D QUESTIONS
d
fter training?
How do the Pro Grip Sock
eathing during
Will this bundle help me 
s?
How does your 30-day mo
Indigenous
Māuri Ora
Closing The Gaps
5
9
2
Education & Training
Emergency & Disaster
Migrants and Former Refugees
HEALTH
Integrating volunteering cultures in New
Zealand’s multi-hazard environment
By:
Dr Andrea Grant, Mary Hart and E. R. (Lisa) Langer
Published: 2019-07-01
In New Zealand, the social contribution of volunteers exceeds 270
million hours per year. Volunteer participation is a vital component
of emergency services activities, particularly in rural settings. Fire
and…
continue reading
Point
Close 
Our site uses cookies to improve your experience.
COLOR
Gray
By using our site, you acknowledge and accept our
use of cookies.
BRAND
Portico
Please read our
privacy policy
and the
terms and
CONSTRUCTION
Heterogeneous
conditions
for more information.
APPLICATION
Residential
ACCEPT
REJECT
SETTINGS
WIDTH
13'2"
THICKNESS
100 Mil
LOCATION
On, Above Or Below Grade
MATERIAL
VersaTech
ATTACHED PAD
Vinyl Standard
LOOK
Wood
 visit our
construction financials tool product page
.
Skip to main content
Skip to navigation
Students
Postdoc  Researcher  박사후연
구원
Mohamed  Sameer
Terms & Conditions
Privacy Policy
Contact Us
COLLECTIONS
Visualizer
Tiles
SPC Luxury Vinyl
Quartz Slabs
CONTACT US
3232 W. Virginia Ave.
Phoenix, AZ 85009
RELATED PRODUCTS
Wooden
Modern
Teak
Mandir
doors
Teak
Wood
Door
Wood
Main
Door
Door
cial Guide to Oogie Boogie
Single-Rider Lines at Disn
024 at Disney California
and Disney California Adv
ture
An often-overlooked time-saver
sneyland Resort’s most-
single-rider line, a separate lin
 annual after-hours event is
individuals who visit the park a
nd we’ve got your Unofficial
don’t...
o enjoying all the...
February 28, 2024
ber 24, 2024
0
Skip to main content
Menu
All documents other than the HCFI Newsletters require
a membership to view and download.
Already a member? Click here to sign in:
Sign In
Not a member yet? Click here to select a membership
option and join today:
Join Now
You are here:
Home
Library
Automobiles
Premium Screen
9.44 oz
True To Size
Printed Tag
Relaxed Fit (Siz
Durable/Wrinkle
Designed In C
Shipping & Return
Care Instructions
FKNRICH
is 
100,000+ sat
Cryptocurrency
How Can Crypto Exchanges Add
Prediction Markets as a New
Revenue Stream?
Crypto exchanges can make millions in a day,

Assignment
Give the records again, exactly as they appear.

Written solution
D QUESTIONS
d
fter training?
How do the Pro Grip Sock
eathing during
Will this bundle help me 
s?
How does your 30-day mo
Indigenous
Māuri Ora
Closing The Gaps
5
9
2
Education & Training
Emergency & Disaster
Migrants and Former Refugees
HEALTH
Integrating volunteering cultures in New
Zealand’s multi-hazard environment
By:
Dr Andrea Grant, Mary Hart and E. R. (Lisa) Langer
Published: 2019-07-01
In New Zealand, the social contribution of volunteers exceeds 270
million hours per year. Volunteer participation is a vital component
of emergency services activities, particularly in rural settings. Fire
and…
continue reading
Point
Close 
Our site uses cookies to improve your experience.
COLOR
Gray
By using our site, you acknowledge and accept our
use of cookies.
BRAND
Portico
Please read our
privacy policy
and the
terms and
CONSTRUCTION
Heterogeneous
conditions
for more information.
APPLICATION
Residential
ACCEPT
REJECT
SETTINGS
WIDTH
13'2"
THICKNESS
100 Mil
LOCATION
On, Above Or Below Grade
MATERIAL
VersaTech
ATTACHED PAD
Vinyl Standard
LOOK
Wood
 visit our
construction financials tool product page
.
Skip to main content
Skip to navigation
Students
Postdoc  Researcher  박사후연
구원
Mohamed  Sameer
Terms & Conditions
Privacy Policy
Contact Us
COLLECTIONS
Visualizer
Tiles
SPC Luxury Vinyl
Quartz Slabs
CONTACT US
3232 W. Virginia Ave.
Phoenix, AZ 85009
RELATED PRODUCTS
Wooden
Modern
Teak
Mandir
doors
Teak
Wood
Door
Wood
Main
Door
Door
cial Guide to Oogie Boogie
Single-Rider Lines at Disn
024 at Disney California
and Disney California Adv
ture
An often-overlooked time-saver
sneyland Resort’s most-
single-rider line, a separate lin
 annual after-hours event is
individuals who visit the park a
nd we’ve got your Unofficial
don’t...
o enjoying all the...
February 28, 2024
ber 24, 2024
0
Skip to main content
Menu
All documents other than the HCFI Newsletters require
a membership to view and download.
Already a member? Click here to sign in:
Sign In
Not a member yet? Click here to select a membership
option and join today:
Join Now
You are here:
Home
Library
Automobiles
Premium Screen
9.44 oz
True To Size
Printed Tag
Relaxed Fit (Siz
Durable/Wrinkle
Designed In C
Shipping & Return
Care Instructions
FKNRICH
is 
100,000+ sat
Cryptocurrency
How Can Crypto Exchanges Add
Prediction Markets as a New
Revenue Stream?
Crypto exchanges can make millions in a day,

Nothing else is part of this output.